Three Rivers Community College graduates its golden anniversary class

By Janice Steinhagen - Staff Writer
Norwich - posted Mon., Jun. 3, 2013
Cecelia Norwid of Griswold and George Smith of East Lyme await the call to begin the march into the hall for Three Rivers Community College's commencement. Photos by Janice Steinhagen.
Cecelia Norwid of Griswold and George Smith of East Lyme await the call to begin the march into the hall for Three Rivers Community College's commencement. Photos by Janice Steinhagen.

As Three Rivers Community College sent its 50th graduating class on to the next step at its June 1 commencement, it also bid farewell to President Dr. Grace Jones, who steered the institution since 2001 and who will retire June 30.

“Use knowledge to bring change to your world,” Jones urged the 298 graduates who attended the ceremony at the Garde Arts Center in New London. “Make a positive impact for change. Give back. Vote. Use your voice. Embolden yourself. Have a courageous conversation ... Remember me for the fact that I am challenging you to go out and be all you can be.”

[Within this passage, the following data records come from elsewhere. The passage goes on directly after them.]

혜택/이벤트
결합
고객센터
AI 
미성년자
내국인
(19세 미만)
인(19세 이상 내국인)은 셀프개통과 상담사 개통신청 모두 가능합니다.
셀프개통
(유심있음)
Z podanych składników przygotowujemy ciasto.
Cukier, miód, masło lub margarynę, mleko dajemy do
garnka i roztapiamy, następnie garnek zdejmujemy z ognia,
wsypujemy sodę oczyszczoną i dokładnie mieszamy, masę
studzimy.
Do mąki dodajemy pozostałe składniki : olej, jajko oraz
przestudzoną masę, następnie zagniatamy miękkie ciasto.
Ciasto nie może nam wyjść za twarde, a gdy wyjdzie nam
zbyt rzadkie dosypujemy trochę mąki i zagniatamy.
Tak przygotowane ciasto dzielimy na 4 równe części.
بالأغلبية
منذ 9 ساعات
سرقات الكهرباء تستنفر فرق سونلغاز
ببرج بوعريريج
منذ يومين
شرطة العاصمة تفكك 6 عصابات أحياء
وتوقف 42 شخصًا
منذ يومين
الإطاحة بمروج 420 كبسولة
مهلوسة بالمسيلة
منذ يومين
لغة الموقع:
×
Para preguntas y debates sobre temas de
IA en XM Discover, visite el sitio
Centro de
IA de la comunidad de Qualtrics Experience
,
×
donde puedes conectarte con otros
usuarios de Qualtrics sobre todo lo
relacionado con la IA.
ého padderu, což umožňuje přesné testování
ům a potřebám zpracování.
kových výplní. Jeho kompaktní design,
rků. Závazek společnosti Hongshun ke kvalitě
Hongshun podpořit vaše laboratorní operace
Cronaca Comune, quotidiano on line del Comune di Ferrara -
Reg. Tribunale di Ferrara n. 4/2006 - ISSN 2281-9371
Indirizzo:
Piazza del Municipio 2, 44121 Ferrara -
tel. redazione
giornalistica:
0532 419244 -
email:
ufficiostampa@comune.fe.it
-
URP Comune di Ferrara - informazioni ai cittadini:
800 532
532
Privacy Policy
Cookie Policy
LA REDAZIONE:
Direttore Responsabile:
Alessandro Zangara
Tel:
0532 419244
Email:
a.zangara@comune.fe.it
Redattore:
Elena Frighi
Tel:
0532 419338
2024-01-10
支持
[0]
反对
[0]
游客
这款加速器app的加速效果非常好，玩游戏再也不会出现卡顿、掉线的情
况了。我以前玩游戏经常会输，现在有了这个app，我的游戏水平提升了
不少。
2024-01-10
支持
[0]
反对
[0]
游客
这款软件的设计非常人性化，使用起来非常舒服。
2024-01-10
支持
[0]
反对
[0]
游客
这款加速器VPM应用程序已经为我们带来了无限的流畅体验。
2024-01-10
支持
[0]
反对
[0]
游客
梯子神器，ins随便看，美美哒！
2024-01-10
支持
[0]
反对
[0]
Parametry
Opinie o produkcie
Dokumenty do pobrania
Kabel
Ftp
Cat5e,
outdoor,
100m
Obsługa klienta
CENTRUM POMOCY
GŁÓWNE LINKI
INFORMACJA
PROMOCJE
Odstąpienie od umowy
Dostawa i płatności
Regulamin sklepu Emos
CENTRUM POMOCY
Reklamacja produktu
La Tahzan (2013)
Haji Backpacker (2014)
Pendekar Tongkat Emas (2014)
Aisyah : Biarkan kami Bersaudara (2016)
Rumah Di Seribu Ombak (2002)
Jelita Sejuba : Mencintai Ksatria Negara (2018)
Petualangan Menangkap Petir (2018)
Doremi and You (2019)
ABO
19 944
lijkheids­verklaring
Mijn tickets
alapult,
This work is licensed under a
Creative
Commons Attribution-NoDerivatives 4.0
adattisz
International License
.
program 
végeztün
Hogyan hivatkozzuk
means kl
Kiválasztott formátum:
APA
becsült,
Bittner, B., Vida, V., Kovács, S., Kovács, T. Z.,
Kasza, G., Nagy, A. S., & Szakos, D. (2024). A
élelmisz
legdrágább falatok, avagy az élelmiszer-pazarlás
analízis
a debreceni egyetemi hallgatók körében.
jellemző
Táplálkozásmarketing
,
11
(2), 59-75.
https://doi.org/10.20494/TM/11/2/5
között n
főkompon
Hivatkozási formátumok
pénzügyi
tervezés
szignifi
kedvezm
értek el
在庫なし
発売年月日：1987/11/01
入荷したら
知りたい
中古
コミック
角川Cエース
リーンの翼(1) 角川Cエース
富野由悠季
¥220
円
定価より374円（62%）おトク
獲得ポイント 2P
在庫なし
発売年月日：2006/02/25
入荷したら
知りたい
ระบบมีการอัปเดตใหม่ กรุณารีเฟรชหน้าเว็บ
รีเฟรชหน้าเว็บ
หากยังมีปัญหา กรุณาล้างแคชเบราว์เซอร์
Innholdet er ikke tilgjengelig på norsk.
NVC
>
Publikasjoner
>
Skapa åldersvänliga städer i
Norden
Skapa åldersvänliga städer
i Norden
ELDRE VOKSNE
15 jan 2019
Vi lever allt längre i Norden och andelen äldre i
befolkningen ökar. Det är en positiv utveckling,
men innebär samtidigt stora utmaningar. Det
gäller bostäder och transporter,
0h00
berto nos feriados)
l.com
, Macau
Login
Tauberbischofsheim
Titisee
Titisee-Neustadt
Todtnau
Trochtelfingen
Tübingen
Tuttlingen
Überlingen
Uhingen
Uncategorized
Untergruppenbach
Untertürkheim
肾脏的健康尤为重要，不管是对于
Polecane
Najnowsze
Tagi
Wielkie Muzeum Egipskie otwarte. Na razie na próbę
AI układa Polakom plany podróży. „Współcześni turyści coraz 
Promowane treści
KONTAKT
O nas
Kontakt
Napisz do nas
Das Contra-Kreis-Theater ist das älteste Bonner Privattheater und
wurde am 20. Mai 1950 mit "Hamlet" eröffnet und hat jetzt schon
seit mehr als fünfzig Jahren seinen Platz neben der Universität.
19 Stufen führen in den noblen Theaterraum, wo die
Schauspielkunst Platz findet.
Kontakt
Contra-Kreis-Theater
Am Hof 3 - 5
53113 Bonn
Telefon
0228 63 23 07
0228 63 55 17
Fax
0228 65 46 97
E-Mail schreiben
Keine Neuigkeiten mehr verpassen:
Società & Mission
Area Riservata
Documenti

Jones, who served as the event’s guest speaker, hearkened back to the college’s origins in two separate institutions, Thames Valley Technical College, founded in 1963, and Mohegan Community College, founded in 1970. The two merged in 1992, and under her tenure moved to the current campus in 2009. Since its inception 50 years ago, she said, the college has produced more than 20,000 graduates.

Valedictorian Regene Abandula told her classmates the story of her arrival from the Philippines three years ago. She hoped to study accounting, but thought she could not afford college. “I thought I would have to put my dream on hold,” she said. But TRCC made it possible to for her to earn an associate’s degree in accounting. She will transfer to Eastern Connecticut State University in the fall to study for a bachelor’s degree.

Abandula offered thanks to those who helped her along her path, including her late mother who, she said, instilled in her a love of learning from an early age. “Don’t be afraid to ask for help,” she advised her classmates. “There are times when asking for help is inevitable. There are people who are more than willing to help, with the wisdom to help you learn from their experiences.” She challenged the graduates “to be Three Rivers graduates the school can be proud of.”

“Three Rivers will always be a part of my being, and I’m sure it will be a part of yours also,” said Jones. “I am so excited for you.”